TASKS TO CARRY OUT »
(A) In the dialogue on model-driven development, what does DR. CON say practice has shown that code generation provides?
(B) Which lines of the entries contain the string "mxgraph"? Pull out each one.

GIVEN TEXT »
+ + + + +
DR. PRO That’s right. The usual emphasis on graphical models is not at the core of the MDD approach. What is essential is the idea of using high-level descriptions that are solution- or, if you wish, platform-independent. Ideally, the high-level descriptions resemble analysis models much more than solution-oriented design models.
DR. CON My analysis models are all lines and boxes, and I suppose most others’ are, too. Since you seem to agree that these kinds of models are an insufficient basis for MDD, I would suppose that the M in its name is rather misleading.
BEEN THERE, DONE THAT: WHY SHOULD IT WORK THIS TIME AROUND?
DR. CON MDD is not the first attempt at making software construction more productive—code-generation tools and 4GLs (fourth-generation languages), for example, have been around for quite some time. Practice has shown, however, that code generation provides only a first approximation of the desired behavior. If it were powerful enough, we would make the source of the code generator a new programming language and turn the generator into a native compiler, but it doesn’t work that way. Instead, we need to make changes to the generated code, partly because it is just one bit off what we need (and what we need precisely cannot be generated), and partly because there is code (e.g., an algorithm) that for good reason is not generated (e.g., because the target language is much better suited for expressing it than the source formalism of the generator). No one would accept a programming language that, in order to produce useful programs, would require hand coding in assembler as an additional exercise.
+ + + + +
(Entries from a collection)
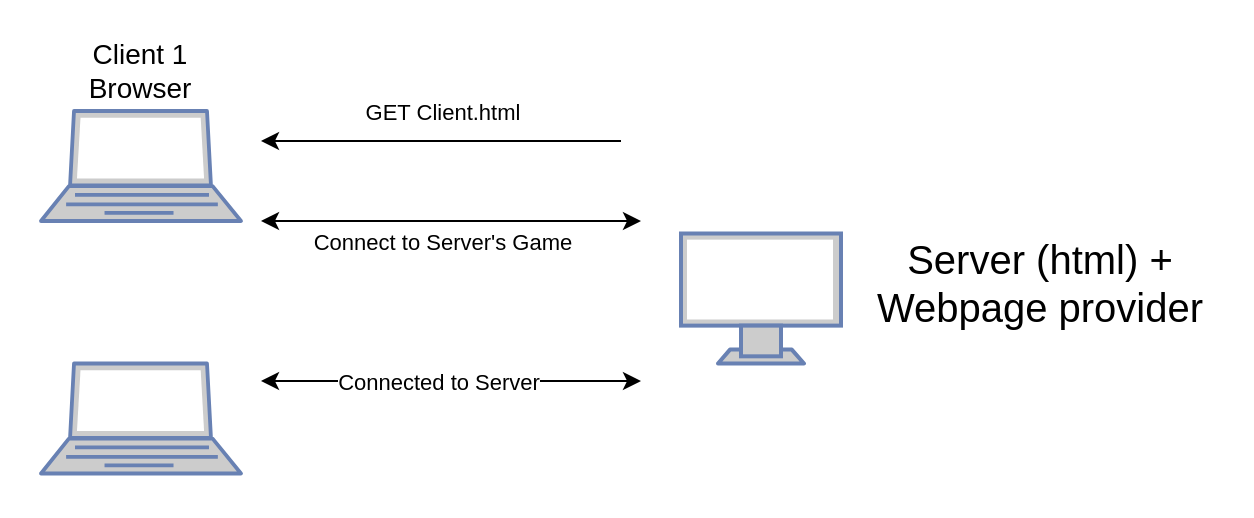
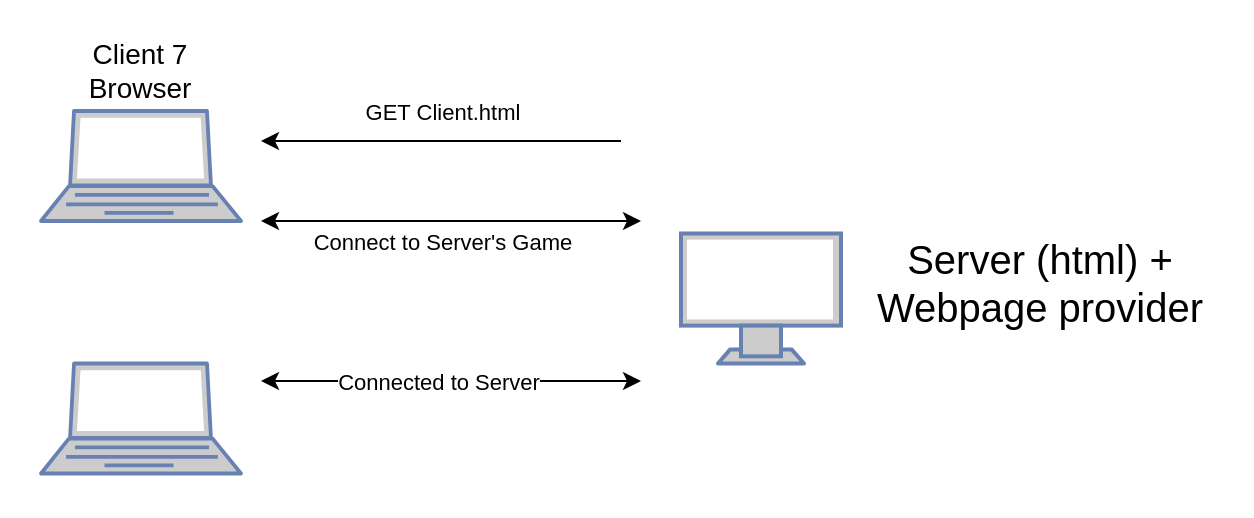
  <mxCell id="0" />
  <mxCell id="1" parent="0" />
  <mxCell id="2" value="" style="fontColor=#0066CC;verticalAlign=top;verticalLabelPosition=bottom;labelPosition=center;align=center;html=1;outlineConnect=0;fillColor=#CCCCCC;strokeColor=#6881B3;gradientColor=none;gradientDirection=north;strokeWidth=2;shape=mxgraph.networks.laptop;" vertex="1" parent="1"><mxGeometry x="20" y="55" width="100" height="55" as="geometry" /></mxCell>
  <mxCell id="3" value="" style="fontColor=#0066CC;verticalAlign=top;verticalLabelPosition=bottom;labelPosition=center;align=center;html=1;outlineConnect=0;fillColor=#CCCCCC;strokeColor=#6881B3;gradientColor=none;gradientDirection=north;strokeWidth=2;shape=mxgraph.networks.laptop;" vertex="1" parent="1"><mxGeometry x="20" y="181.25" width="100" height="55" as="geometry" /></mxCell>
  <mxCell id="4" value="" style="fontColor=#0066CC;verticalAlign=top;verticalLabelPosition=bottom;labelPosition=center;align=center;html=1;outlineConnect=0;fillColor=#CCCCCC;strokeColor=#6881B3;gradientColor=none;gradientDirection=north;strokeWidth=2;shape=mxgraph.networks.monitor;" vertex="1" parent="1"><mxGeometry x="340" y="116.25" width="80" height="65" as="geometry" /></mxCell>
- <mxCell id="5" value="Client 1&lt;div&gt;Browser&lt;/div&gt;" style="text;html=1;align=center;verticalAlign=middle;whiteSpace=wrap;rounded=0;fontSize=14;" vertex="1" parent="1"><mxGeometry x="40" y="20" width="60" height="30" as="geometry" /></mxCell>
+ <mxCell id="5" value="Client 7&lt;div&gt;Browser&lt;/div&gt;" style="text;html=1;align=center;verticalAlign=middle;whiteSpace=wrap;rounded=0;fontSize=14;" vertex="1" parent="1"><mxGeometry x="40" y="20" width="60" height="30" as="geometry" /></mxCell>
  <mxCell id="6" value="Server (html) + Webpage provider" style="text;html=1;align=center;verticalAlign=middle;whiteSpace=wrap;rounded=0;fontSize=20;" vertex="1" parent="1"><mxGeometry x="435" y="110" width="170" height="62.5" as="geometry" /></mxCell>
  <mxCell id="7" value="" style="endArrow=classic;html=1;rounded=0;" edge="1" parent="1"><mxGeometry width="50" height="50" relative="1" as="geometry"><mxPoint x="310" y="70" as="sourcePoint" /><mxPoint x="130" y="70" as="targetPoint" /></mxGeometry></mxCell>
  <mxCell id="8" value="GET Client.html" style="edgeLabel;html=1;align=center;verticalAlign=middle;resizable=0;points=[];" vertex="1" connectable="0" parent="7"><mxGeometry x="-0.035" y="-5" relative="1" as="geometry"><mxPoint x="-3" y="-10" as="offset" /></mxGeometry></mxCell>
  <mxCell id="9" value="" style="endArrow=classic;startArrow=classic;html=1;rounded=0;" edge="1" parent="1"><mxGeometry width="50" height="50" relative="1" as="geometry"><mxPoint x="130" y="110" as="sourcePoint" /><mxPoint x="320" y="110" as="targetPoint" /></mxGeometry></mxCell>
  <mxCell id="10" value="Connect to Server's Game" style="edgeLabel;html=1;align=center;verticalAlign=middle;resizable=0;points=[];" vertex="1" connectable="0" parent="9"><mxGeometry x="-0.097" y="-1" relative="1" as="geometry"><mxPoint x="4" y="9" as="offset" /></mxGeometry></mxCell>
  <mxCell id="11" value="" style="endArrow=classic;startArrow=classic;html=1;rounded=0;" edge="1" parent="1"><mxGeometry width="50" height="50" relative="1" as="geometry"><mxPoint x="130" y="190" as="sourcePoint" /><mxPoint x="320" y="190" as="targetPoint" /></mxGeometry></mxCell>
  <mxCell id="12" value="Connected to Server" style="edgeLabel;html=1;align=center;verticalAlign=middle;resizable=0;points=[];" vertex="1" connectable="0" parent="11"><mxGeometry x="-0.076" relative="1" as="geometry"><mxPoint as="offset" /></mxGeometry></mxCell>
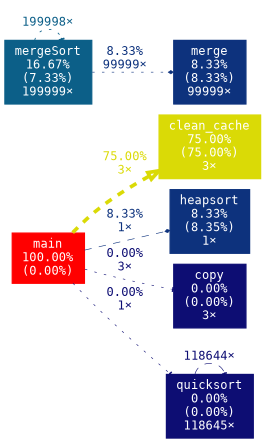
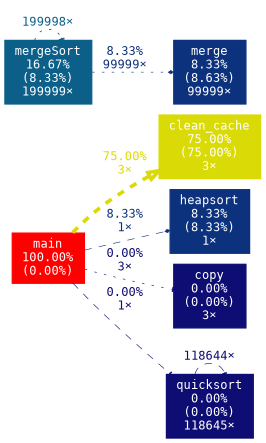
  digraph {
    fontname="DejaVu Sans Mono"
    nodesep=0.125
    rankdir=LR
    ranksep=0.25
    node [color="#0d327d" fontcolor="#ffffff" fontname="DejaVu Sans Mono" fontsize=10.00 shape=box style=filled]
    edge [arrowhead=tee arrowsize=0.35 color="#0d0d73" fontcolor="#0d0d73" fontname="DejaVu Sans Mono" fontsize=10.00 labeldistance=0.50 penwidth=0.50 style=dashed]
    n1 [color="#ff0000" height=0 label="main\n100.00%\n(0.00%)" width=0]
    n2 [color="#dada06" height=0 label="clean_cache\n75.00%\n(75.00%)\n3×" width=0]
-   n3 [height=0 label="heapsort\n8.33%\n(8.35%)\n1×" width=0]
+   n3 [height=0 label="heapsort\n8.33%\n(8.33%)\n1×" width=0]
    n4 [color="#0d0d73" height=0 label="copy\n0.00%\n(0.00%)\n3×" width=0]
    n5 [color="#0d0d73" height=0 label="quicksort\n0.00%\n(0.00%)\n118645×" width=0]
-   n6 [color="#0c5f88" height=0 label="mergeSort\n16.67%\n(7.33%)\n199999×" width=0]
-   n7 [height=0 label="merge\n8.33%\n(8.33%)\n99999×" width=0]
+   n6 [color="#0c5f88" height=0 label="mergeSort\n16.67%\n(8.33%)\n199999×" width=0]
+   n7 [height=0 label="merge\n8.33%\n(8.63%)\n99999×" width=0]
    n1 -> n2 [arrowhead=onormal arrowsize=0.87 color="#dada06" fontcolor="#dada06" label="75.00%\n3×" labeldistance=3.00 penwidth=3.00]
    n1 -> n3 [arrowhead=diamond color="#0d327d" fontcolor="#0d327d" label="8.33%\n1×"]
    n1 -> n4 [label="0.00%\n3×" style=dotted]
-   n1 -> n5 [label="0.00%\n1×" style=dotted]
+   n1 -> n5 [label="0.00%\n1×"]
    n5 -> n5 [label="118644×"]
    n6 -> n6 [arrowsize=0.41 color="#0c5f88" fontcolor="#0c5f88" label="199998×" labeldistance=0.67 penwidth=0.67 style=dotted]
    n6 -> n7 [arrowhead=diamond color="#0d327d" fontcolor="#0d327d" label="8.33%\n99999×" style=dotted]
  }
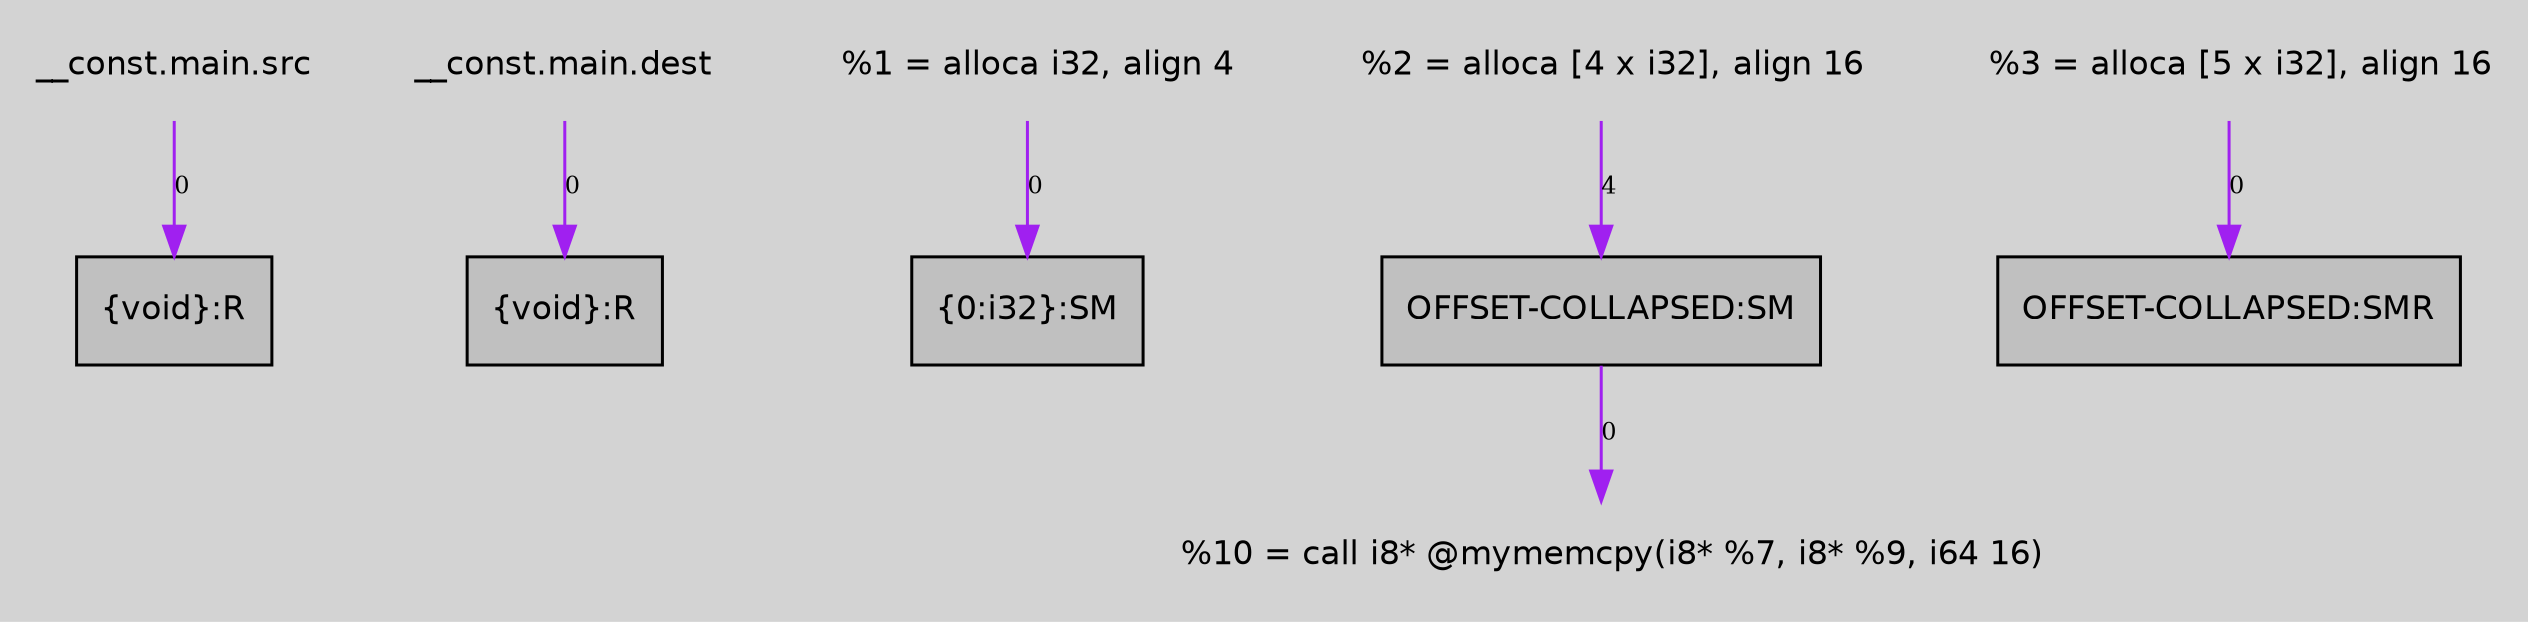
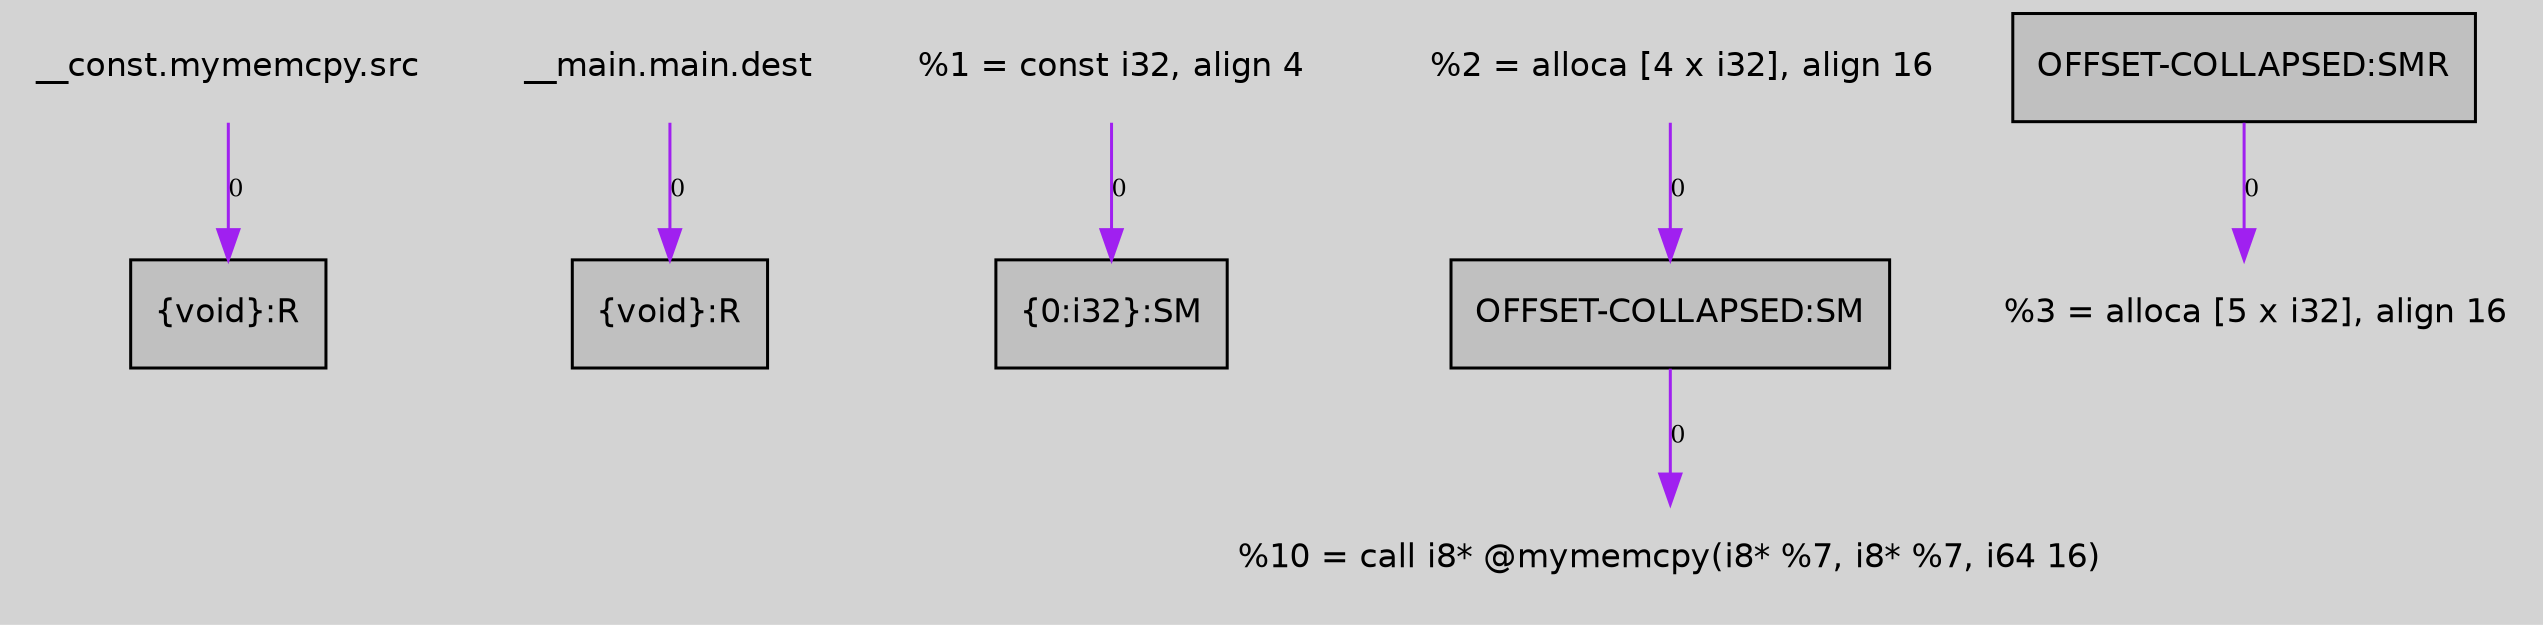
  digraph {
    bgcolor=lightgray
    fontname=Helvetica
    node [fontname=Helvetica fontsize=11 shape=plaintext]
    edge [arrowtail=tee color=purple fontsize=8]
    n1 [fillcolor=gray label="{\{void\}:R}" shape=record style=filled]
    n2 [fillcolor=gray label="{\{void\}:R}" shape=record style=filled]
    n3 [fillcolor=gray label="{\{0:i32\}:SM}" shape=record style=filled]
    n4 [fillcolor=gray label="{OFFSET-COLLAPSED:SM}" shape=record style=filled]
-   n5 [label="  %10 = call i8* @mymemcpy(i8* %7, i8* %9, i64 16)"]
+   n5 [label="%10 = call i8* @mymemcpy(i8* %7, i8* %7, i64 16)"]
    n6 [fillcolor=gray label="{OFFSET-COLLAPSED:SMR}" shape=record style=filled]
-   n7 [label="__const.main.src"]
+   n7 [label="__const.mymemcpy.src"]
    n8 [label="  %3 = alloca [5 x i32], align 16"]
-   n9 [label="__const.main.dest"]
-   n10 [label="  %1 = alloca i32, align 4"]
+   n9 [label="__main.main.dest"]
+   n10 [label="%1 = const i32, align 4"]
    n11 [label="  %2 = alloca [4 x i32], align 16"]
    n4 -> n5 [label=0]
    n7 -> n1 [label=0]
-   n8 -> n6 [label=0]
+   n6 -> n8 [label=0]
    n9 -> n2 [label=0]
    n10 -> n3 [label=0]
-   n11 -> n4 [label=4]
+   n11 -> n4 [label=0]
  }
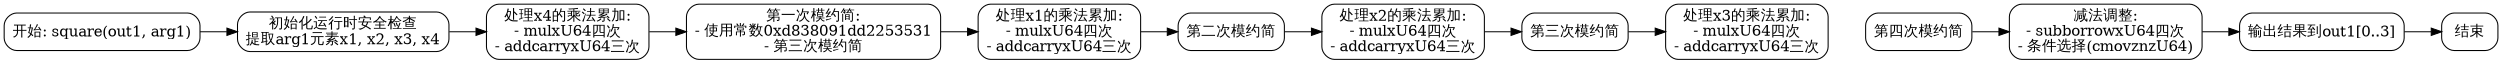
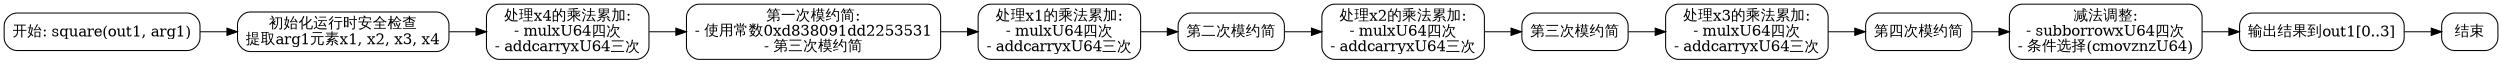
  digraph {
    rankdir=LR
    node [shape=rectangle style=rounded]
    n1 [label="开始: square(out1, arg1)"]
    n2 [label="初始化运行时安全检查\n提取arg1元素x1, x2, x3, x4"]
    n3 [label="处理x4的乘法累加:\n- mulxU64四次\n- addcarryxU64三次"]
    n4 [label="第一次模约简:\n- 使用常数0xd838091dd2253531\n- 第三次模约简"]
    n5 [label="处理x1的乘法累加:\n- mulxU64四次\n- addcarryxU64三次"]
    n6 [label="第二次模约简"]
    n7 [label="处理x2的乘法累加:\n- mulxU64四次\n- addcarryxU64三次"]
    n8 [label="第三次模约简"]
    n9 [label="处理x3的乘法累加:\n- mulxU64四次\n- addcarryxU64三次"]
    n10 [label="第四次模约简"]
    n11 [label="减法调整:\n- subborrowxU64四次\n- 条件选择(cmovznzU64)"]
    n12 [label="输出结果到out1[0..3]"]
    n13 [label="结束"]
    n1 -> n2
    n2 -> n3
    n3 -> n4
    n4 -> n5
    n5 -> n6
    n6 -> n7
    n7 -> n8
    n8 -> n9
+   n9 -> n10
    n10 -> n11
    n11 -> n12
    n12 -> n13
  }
+ + + + +
OUTPUTS IN ORDER »
(A) Only a first approximation of the desired behavior.

(B)
  <mxCell id="2" value="" style="fontColor=#0066CC;verticalAlign=top;verticalLabelPosition=bottom;labelPosition=center;align=center;html=1;outlineConnect=0;fillColor=#CCCCCC;strokeColor=#6881B3;gradientColor=none;gradientDirection=north;strokeWidth=2;shape=mxgraph.networks.laptop;" vertex="1" parent="1"><mxGeometry x="20" y="55" width="100" height="55" as="geometry" /></mxCell>
  <mxCell id="3" value="" style="fontColor=#0066CC;verticalAlign=top;verticalLabelPosition=bottom;labelPosition=center;align=center;html=1;outlineConnect=0;fillColor=#CCCCCC;strokeColor=#6881B3;gradientColor=none;gradientDirection=north;strokeWidth=2;shape=mxgraph.networks.laptop;" vertex="1" parent="1"><mxGeometry x="20" y="181.25" width="100" height="55" as="geometry" /></mxCell>
  <mxCell id="4" value="" style="fontColor=#0066CC;verticalAlign=top;verticalLabelPosition=bottom;labelPosition=center;align=center;html=1;outlineConnect=0;fillColor=#CCCCCC;strokeColor=#6881B3;gradientColor=none;gradientDirection=north;strokeWidth=2;shape=mxgraph.networks.monitor;" vertex="1" parent="1"><mxGeometry x="340" y="116.25" width="80" height="65" as="geometry" /></mxCell>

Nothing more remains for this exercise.